The Peabody Post

Peabody Dance 2017 Spring Showcase “Reactions”

Three world premieres, iconic classics, and a host of Peabody Dance and Washington School of Ballet students graced the stage in Miriam A. Friedberg Concert Hall last week for “Reactions,” the Peabody Dance 2017 Spring Showcase.
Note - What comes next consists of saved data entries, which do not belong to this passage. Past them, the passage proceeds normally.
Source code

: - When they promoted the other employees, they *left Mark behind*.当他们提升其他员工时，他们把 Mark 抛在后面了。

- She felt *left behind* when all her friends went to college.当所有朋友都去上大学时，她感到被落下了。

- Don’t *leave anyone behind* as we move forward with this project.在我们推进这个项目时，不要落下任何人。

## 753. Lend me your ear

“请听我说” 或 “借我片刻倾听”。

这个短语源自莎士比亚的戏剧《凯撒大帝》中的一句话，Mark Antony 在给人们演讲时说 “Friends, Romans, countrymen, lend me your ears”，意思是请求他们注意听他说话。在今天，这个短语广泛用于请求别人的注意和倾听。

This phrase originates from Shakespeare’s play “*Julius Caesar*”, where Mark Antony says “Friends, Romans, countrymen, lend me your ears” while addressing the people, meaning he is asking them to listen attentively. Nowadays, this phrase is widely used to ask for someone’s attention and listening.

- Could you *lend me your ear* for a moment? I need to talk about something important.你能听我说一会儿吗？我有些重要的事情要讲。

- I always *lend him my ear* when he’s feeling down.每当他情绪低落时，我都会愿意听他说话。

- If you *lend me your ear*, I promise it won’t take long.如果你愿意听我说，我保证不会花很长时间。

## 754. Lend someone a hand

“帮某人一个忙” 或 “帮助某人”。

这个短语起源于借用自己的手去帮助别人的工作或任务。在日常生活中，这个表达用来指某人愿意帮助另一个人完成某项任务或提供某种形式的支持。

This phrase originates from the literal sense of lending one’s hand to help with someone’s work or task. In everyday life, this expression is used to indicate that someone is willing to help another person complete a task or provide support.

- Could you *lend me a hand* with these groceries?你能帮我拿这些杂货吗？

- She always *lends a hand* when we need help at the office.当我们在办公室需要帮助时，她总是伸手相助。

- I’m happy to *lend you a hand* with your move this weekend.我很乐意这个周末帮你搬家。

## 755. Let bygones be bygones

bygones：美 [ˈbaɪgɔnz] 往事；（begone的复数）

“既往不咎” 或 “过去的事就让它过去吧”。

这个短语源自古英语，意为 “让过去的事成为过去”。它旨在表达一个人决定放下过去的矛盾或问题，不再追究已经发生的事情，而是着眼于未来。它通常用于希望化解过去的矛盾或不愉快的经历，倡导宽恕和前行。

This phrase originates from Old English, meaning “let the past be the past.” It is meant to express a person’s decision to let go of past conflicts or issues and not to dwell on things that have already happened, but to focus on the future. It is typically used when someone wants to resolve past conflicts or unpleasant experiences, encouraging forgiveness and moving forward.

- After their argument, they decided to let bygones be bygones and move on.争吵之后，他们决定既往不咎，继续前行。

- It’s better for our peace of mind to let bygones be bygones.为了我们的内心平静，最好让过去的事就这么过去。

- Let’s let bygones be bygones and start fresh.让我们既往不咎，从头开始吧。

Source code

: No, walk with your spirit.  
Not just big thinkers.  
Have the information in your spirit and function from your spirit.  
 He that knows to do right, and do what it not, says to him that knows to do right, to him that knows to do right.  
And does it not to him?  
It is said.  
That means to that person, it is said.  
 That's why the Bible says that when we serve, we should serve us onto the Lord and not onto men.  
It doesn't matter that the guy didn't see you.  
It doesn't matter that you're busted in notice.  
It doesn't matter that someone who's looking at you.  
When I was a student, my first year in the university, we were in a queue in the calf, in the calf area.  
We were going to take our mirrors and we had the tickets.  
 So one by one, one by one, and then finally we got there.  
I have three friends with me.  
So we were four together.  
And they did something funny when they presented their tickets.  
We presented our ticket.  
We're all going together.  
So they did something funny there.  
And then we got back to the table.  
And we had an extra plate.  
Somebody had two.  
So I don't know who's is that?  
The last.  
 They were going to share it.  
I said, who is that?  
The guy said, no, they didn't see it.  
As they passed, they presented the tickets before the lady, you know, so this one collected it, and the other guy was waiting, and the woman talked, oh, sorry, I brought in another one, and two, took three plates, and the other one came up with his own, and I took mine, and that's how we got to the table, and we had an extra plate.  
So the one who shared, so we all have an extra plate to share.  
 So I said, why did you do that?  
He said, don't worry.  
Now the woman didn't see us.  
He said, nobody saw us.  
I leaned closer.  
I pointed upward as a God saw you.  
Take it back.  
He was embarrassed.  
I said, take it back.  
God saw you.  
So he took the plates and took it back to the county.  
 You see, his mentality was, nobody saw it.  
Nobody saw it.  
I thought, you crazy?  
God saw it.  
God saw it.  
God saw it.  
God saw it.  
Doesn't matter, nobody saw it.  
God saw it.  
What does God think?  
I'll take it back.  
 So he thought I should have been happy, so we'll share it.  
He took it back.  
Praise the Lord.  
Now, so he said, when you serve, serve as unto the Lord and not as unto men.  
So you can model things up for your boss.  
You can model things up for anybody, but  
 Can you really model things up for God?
Thermoclines Sketch (World Premiere), Choreography by David Grenke; Image: Paul Wegner

The Showcase opened with the premiere of David Grenke’s modern dance piece, Thermoclines Sketch, with new music by Alan Terricciano. Conservatory students sang and Preparatory students danced the Fandango from the recent production of Mozart’s opera, Le Nozze di Figaro, choreography by Constance Dinapoli. Fandango was not the only piece using classical music; a staging of Durante Verzola’s first choreographic work, A Light Exists in Spring, included music by Frédéric Chopin and Viennese dances by Fritz Kreisler.
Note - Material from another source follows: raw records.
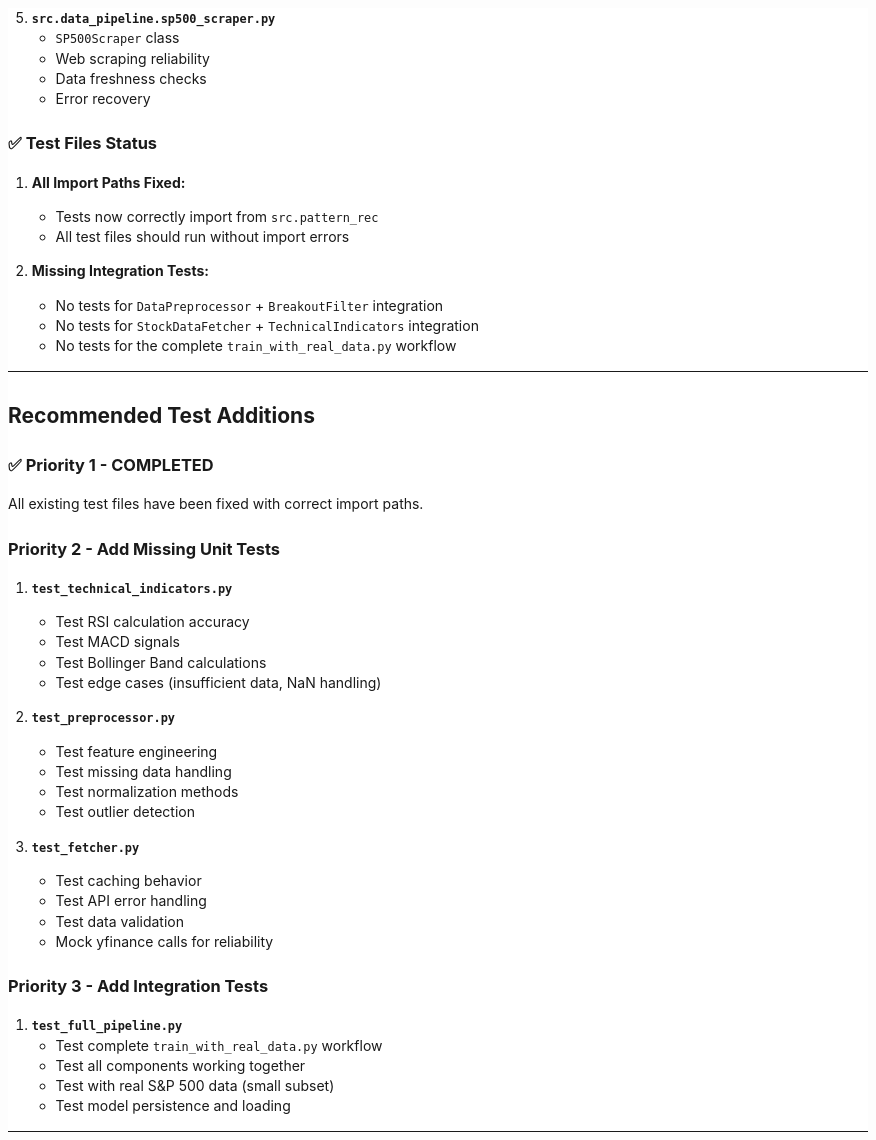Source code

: 5. **`src.data_pipeline.sp500_scraper.py`**
   - `SP500Scraper` class
   - Web scraping reliability
   - Data freshness checks
   - Error recovery

### ✅ Test Files Status

1. **All Import Paths Fixed:**
   - Tests now correctly import from `src.pattern_rec`
   - All test files should run without import errors

2. **Missing Integration Tests:**
   - No tests for `DataPreprocessor` + `BreakoutFilter` integration
   - No tests for `StockDataFetcher` + `TechnicalIndicators` integration
   - No tests for the complete `train_with_real_data.py` workflow

---

## Recommended Test Additions

### ✅ Priority 1 - COMPLETED
All existing test files have been fixed with correct import paths.

### Priority 2 - Add Missing Unit Tests

1. **`test_technical_indicators.py`**
   - Test RSI calculation accuracy
   - Test MACD signals
   - Test Bollinger Band calculations
   - Test edge cases (insufficient data, NaN handling)

2. **`test_preprocessor.py`**
   - Test feature engineering
   - Test missing data handling
   - Test normalization methods
   - Test outlier detection

3. **`test_fetcher.py`**
   - Test caching behavior
   - Test API error handling
   - Test data validation
   - Mock yfinance calls for reliability

### Priority 3 - Add Integration Tests

1. **`test_full_pipeline.py`**
   - Test complete `train_with_real_data.py` workflow
   - Test all components working together
   - Test with real S&P 500 data (small subset)
   - Test model persistence and loading

---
Dressed in traditional costume, guest soloists Gilles Delellio and Natsumi Ohata from The Washington Ballet Trainee Program danced the “Peasant Pas de Deux” from the Romantic ballet Giselle. The ballet originated in Paris in 1841 and Vladimir Djouloukhadze’s setting of the Village dances for Peabody Dance students pointed to the influences of ballet greats Jean Coralli, Jules Perrot, and Marius Petipa.

Excerpts from Giselle, Act 1, Choreography by Vladimir Djouloukhadze; Image: Paul Wegner

“Reactions” continued with two more world premieres. Ms. Dinapoli, Peabody’s artistic coordinator of contemporary dance, shaped Letting Go in memory of her father, Dr. Robert P. Dinapoli, who passed away in October. Members of The Washington School of Ballet performed Mimmo Miccolis’ BE/TAG-My digital life.

The final staging was a reproduction of Martha Graham’s legendary modern dance Steps in the Street from Chronicle (1936). Named Time’s “Dancer of the Century,” Ms. Graham once said, “Great dancers are not great because of their technique. They are great because of their passion.” Peabody Dance goes beyond movement, teaching students to create imaginative professional-level performances for over 100 years.

The program was funded by the Levi Distinguished Visiting Artists Fund for Dance, Sonia Robbins, and David H. Schwartz.